9.57   Theorem. Let $a,b,c$ be real numbers. If $f$ is a function that is integrable on each interval with endpoints in $\{ a,b,c\}$ then

\begin{displaymath}\int_a^c f=\int_a^b f+\int_b^c f.\end{displaymath}

Proof: The case where $a\leq b\leq c$ is proved in theorem 8.18. The rest of the proof is exactly like the proof of exercise 5.69. $\diamondsuit$

9.58   Exercise. Prove theorem 9.57.

We have proved the following formulas:

$\displaystyle \int_a^b x^r dx$ $\textstyle =$ $\displaystyle {{b^{r+1}-a^{r+1}}\over {r+1}} \mbox{ for } 0<a<b \quad
r\in \mbox{{\bf Q}}\setminus\{-1\},$ (9.59)
$\displaystyle \int_a^b {1\over t}dt$ $\textstyle =$ $\displaystyle \ln (b)-\ln (a) \mbox{ for } 0< a < b,$  
$\displaystyle \int_a^b \sin (ct)dt$ $\textstyle =$ $\displaystyle {{-\cos (cb)+\cos (ca)}\over c} \mbox{ for } a<b,
\mbox{ and }c > 0,$  
$\displaystyle \int_a^b \cos (ct) dt$ $\textstyle =$ $\displaystyle {{\sin (cb)-\sin (ca)}\over c} \mbox{ for } a<b,
\mbox{ and }c > 0.$ (9.60)

In each case we have a formula of the form

\begin{displaymath}\int_a^b f(t)dt= F(b)-F(a).\end{displaymath}

This is a general sort of situation, as is shown by the following theorem.

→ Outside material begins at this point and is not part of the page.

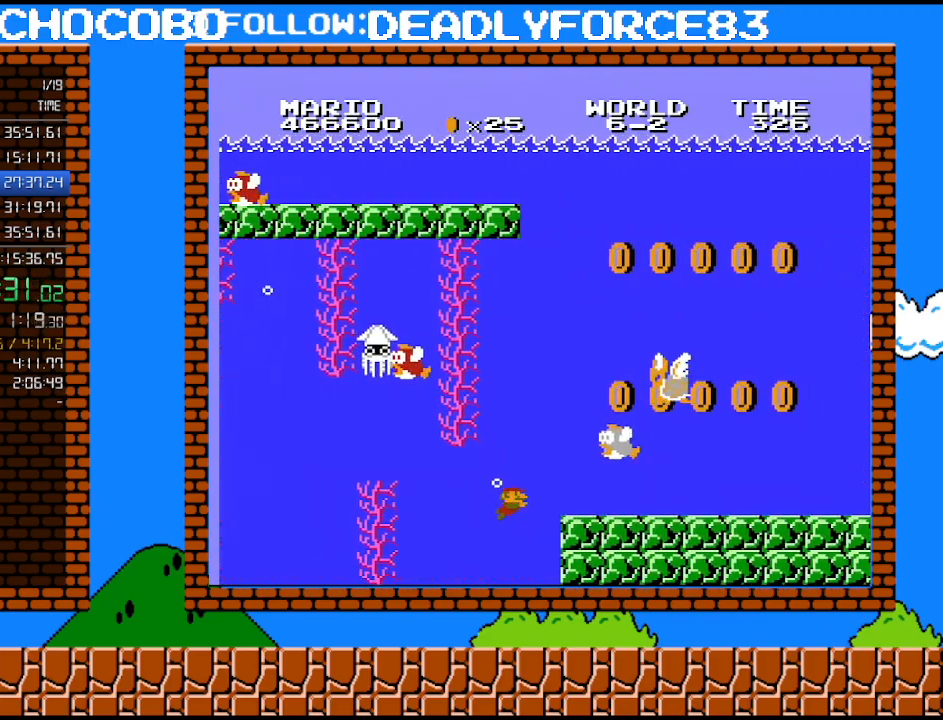
{"buttons": ["DPAD_RIGHT"], "events": [[17, "A", "down"], [150, "A", "up"], [200, "A", "down"], [333, "A", "up"]]}
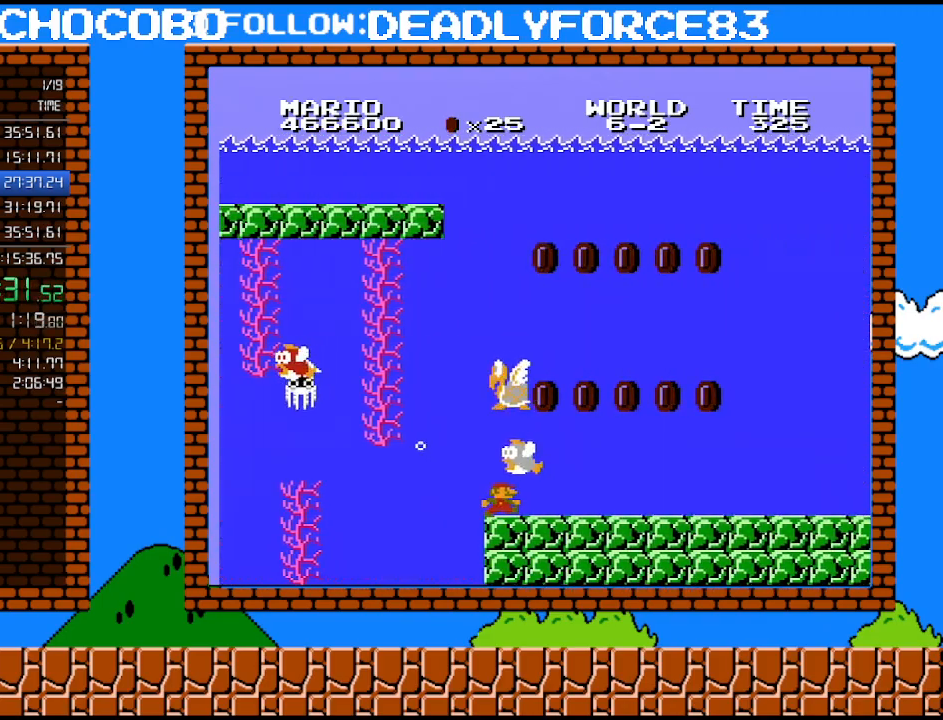
{"buttons": ["DPAD_RIGHT"], "events": []}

9.61   Theorem (Existence of indefinite integrals.) Let $J$ be an interval in $\mbox{{\bf R}}$, and let $f\colon J\to\mbox{{\bf R}}$ be a function such that $f$ is integrable on every subinterval $[p,q]$ of $J$. Then there is a function $F\colon
J\to\mbox{{\bf R}}$ such that for all $a,b\in J$

\begin{displaymath}\int_a^b f(t)dt= F(b)-F(a).\end{displaymath}

Proof: Choose a point $c\in J$ and define

\begin{displaymath}F(x)=\int_c^x f(t)dt \mbox{ for all } x\in J.\end{displaymath}

Then for any points $a,b$ in $J$ we have

\begin{displaymath}F(b)-F(a)=\int_c^b f(t) dt-\int_c^a f(t) dt=\int_a^b f(t) dt.\end{displaymath}

We've used the fact that

\begin{displaymath}\displaystyle { \int_c^b f(t)dt =\int_c^a f(t) dt+\int_a^b
f(t)dt} \mbox{ for all }
a,b,c\in J.\mbox{ $\diamondsuit$}\end{displaymath}

9.62   Definition (Indefinite integral.) Let $f$ be a function that is integrable on every subinterval of an interval $J$. An indefinite integral for $f$ on $J$ is any function $F\colon
J\to\mbox{{\bf R}}$ such that $\displaystyle {\int_a^b f(t)dt=F(b)-F(a)}$ for all $a,b\in J$.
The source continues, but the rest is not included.